Friday, September 18, 2009

Bright Lights, Big City

Day 261 - 9/18/09 - Movie #261

BEFORE: A last minute addition to NYC week - just taped this movie off The Movie Channel today. I like it when the cable channels cooperate with my theme weeks...

THE PLOT: A disillusioned young writer living in New York City turns to drugs and drinking to block out the memories of his dead mother and estranged wife.

AFTER: They say New York is "The city that never sleeps" - I think during the 1980's that was amended to "The city that never sleeps, but occasionally crashes after a 3-day coke-fueled nightclub bender".

Michael J. Fox plays Jay Conway, who's upset by his wife's departure and turns to drugs - or did his turning to drugs cause his wife to leave? We're never quite sure... I want to sympathize for the character, I really do - but it's not easy to throw sympathy toward a young, good-looking guy who seems to have money to burn, and girls a-plenty throwing themselves at him.

And he's stuck in this cycle of partying, staying up too late, oversleeping, being late for work, barely scraping by at his job, and then - well, partying again. Yet he never realizes that the partying might be part of the problem... Well, I'm a fine one to talk - substitute "movies" for "cocaine" and these days I seem to be having similar schedule problems myself.
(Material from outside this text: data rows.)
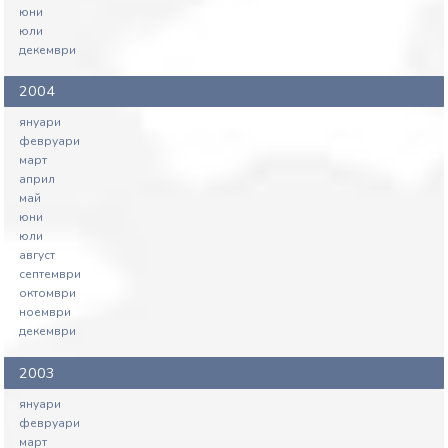
юни
юли
декември
2004
януари
февруари
март
април
май
юни
юли
август
септември
октомври
ноември
декември
2003
януари
февруари
март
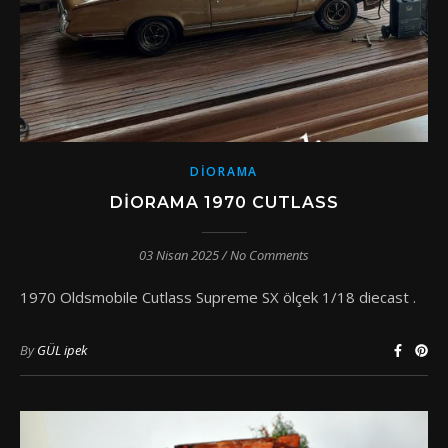
DIORAMA
DIORAMA 1970 CUTLASS
03 Nisan 2025
/
No Comments
1970 Oldsmobile Cutlass Supreme SX ölçek 1/18 diecast .
By
GÜL ipek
My wife says the book is much better, and I would believe that - Jay McInerney wrote it in the 2nd person tense, and that's very hard to pull off. There's a writer for the Daily News, Michael Daly, who tries to do this every so often and fails - I like to e-mail him and remind him he's no Jay McInerney, probably bugs the heck out of him. The movie saves a little bit of this style by dividing the movie into chapters like "Tuesday - you should have read your New York Post horoscope", but the effect on the overall movie is somewhat minimal.
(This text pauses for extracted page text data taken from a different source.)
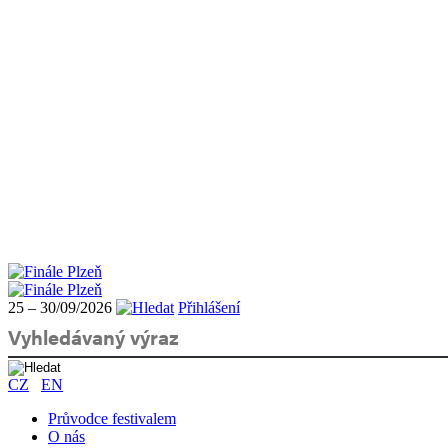
25 – 30/09/2026
Přihlášení
CZ
EN
Průvodce festivalem
O nás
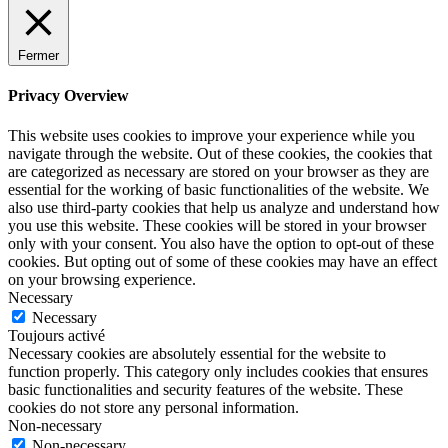
Fermer
Privacy Overview
This website uses cookies to improve your experience while you
navigate through the website. Out of these cookies, the cookies that
are categorized as necessary are stored on your browser as they are
essential for the working of basic functionalities of the website. We
also use third-party cookies that help us analyze and understand how
you use this website. These cookies will be stored in your browser
only with your consent. You also have the option to opt-out of these
cookies. But opting out of some of these cookies may have an effect
on your browsing experience.
Necessary
Necessary
Toujours activé
Necessary cookies are absolutely essential for the website to
function properly. This category only includes cookies that ensures
basic functionalities and security features of the website. These
cookies do not store any personal information.
Non-necessary
Non-necessary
It works as a sort of snapshot of life in New York City in the 80's, but didn't hit me with much more than that. I mean, eventually the main character figures out that he's on a treadmill to nowhere, and that he's got to get over his mother's death and his wife's departure - other than that, I was left asking (as I so frequently am these days) - what was the point? Just another tortured wanna-be writer in the big city, there's probably a million guys like him.

Also starring Kiefer Sutherland (last seen in "Young Guns II"), Phoebe Cates, Swoosie Kurtz, Dianne Wiest, the great Frances Sternhagen, the greater John Houseman, and Jason Robards in an uncredited role. Also a cameo by William Hickey, and the first movie role for David Hyde-Pierce (as the bartender at the fashion show). Geez, with a cast like this, I really expect a better movie...

RATING: 5 out of 10 double-vodkas

1 comment:

  1. Yeah, it's funny. It's been so long since I've read the book or seen the movie that I totally forgot the plot. You asked me not to reveal the ending... no problem, I have no recollection of it! However, the one thing I do remember so clearly is the style in which the book was written. Good story or bad, it hardly matters, what stayed with me was the way it was written. It's sort of the same way I feel about Clockwork Orange. The book had a decent enough story to keep me interested, but having to stop every two seconds to refer to the glossary in the back was what I remembered so much more than the story.